According to data from the National Family Health Survey-5, Dr. Tripura Sundari, a gynaecologist from KIMS Hospital Health Department, gave us insights like the significant rise in the overall contraceptive prevalence rate, which has increased from 54 percent to 67 percent since the NFHS-4. Today, many people in the country are aware of at least one form of contraception, with over 99 percent of those who are currently married and between the ages of 15 and 49 knowing about at least one. Additionally, more than half of those who are currently married know how to use emergency contraception. As per the latest National Family Health Survey, female sterilisation continues to be the single most dominant method of contraception (67%) versus contraceptive use by men (condoms, sterilisation), which accounts for a mere 17%. These skewed preferences show the disproportionate responsibility women have to bear for birth control. Effective counselling, however, can play a critical role in assisting couples in making the best decision. It’s important to note that some short-term spotting may still happen even with implants or medicated intrauterine contraceptive devices (IUCDs), often for a month or two, and that this can be treated with short-term medications. After the medicine’s effects start, women may experience amenorrhoea and the absence of regular menstrual periods. While this might seem like a positive outcome, many women become anxious about the possibility of pregnancy due to the absence of their periods.
──────────
■ Instructions:
1 > List every percentage figure in the contraception text, in the order they appear, with what each one measures.
2 > Answer from the contraception text:
(a) Which hospital department is Dr. Tripura Sundari from?
(b) How long does short-term spotting often last with implants or medicated IUCDs?
(c) Why do many women become anxious once the medicine's effects start?
3 > Please extend the contraception text, starting after its final sentence.
The lines after this are separate material, not part of the contraception text.

■ Source material:
──────────
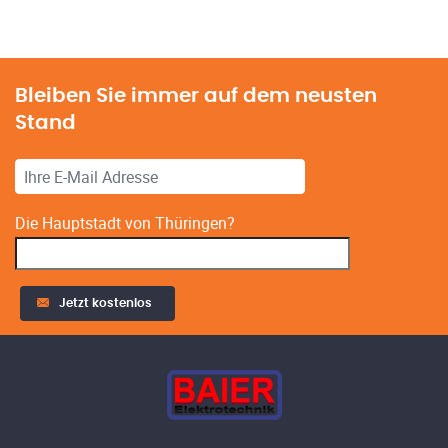
Alternative:
Bleiben Sie immer auf dem neusten
Stand
Die Hauptstadt von Thüringen?
Jetzt kostenlos
Alternative:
──────────
■ Expected outputs:
1 >
- 54 percent: the overall contraceptive prevalence rate at NFHS-4
- 67 percent: the overall contraceptive prevalence rate now
- over 99 percent: currently married people aged 15 to 49 who know at least one form of contraception
- 67%: female sterilisation as a method of contraception
- 17%: contraceptive use by men (condoms, sterilisation)

2 >
(a) KIMS Hospital Health Department.
(b) A month or two.
(c) Their periods stop, and they worry this could mean pregnancy.

3 >
We have another case study literated to us by Dr. Simran Shamanur from Allo Health: “Artka Singh, a sex educator associated with us, once conducted a case study with the 450 women residing in a semi-rural colony. They used to complain about constant back pain and low bone intensity. And the women’s age range was around 20–45. Gradually, she got to know that these women got married in their early 20s, around 13 to 15, and after their first child, they opted to get a hysterectomy done, but they were not told about the side effects like calcium deficiency, severe hormonal issues, mood swings, increased risk for osteoporosis, changes in blood vessels that increase the risk for cardiovascular disease, and many others. India was actually the first country in the world to launch a family planning programme in 1952, just a few years after its independence. We have come a long way from following just a quantitative clinical approach to a much more well-rounded approach that goes beyond childbirth and introduces the concept of child and mother reproductive health and welfare.”


Fertility awareness methods: These methods involve tracking menstrual cycles and avoiding intercourse on fertile days. They can include methods like the calendar method, the cervical mucus method, and the temperature method.

Birth control pills: Oral contraceptive pills are taken daily and contain hormones to prevent pregnancy. They are highly effective when taken consistently and correctly.
Condoms: Male and female condoms are barrier methods that provide protection against both unintended pregnancies and sexually transmitted infections (STIs). They are widely available and easy to use.

Diaphragm: A diaphragm is a silicone or latex dome-shaped device that covers the cervix and is used with spermicide. It must be inserted before intercourse and left in place for several hours afterward.

Vaginal ring: The vaginal ring is a hormonal contraceptive that is inserted into the vagina and left in place for three weeks. It releases oestrogen and progesterone to prevent pregnancy.

Intrauterine device (IUD): IUDs are small, T-shaped devices inserted into the uterus by a healthcare provider. They offer long-term contraception, with some types providing protection for up to 3–10 years, depending on the type.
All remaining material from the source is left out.